Tristan Wibberley wrote:
> I was trying to test accessibility in Dapper, when I found that
> I couldn't login with a GNOME session (or a gnome failsafe
> session - ironically, it is not very failsafe, it seems). I have
> logged in with enlightenment and I have found I can't start
> any gnome applications (such as gconf-editor), nor firefox
> or thunderbird.
> 
> Does anybody know how to repair a GNOME desktop
> without deleting all my settings and without being able to run
> *any* gnome programs, and possibly no gtk2 programs?
> 
> I think I just need to disable accessibility, but the gconf
> heirarchy seems to have disappeared in some version.

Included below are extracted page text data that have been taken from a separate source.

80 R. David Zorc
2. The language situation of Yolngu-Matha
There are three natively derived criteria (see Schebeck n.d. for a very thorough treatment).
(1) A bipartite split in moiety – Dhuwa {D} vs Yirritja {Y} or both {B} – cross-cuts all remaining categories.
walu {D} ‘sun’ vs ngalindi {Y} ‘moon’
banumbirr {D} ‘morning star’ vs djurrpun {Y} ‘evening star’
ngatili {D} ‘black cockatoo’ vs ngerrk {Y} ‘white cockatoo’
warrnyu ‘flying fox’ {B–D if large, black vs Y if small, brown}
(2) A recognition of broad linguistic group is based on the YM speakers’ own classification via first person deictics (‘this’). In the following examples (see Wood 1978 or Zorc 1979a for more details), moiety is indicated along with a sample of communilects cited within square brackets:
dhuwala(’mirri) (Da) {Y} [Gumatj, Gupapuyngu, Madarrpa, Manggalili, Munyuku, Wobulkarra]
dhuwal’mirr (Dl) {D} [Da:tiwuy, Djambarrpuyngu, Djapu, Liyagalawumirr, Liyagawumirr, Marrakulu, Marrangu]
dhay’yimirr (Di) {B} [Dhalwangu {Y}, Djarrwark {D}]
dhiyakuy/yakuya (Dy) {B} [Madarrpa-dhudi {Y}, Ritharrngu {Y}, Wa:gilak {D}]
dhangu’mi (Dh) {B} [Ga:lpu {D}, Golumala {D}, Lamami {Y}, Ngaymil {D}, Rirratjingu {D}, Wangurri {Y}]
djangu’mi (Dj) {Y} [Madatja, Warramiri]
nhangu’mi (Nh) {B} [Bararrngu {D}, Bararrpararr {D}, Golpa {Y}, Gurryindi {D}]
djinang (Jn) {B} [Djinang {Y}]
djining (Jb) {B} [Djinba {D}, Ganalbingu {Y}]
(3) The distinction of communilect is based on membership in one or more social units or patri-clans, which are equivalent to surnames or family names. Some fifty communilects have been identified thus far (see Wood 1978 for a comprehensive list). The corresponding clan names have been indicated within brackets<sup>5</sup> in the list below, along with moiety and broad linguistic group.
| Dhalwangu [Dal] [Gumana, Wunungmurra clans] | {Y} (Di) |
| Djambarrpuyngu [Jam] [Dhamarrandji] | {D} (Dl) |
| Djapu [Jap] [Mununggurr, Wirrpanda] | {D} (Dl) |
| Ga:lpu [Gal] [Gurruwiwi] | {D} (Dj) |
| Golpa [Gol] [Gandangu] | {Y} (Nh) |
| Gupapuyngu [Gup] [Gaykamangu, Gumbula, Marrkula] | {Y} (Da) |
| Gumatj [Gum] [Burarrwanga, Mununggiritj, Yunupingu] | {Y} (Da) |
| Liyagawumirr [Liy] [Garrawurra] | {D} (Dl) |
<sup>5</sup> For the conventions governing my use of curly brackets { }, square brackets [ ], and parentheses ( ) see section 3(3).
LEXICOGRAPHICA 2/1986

In case anybody else finds they have a similar problem:

I've discovered how to do this. All the ~/.gconf/ stuff has been 
collated into one file called "%gconf-tree.xml" (god help us if one 
section gets corrupted - thankfully it is at least human readable and 
modifiable).

There is a bool called "accessibility" under the dir called "interface" 
which should be set to false. You should then delete the saved-state 
file in ~/.gconfd/.

Warning: There are *no* comments in this file, and I haven't yet found 
any documentation on the meaning of the various keys and their values, 
"man 5 %gconf-tree.xml" doesn't work as expected - I will report a bug 
on that in a moment.

I have since discovered there is a program called gconftool-2 to help 
with reading and altering this file. You should use that - I would 
suggest that you first validate the file using xmllint.

Does anybody know if there is a schema for this file, to validate 
against for errors that would pass the XML parser before possibly 
totally screwing it with gconftool-2?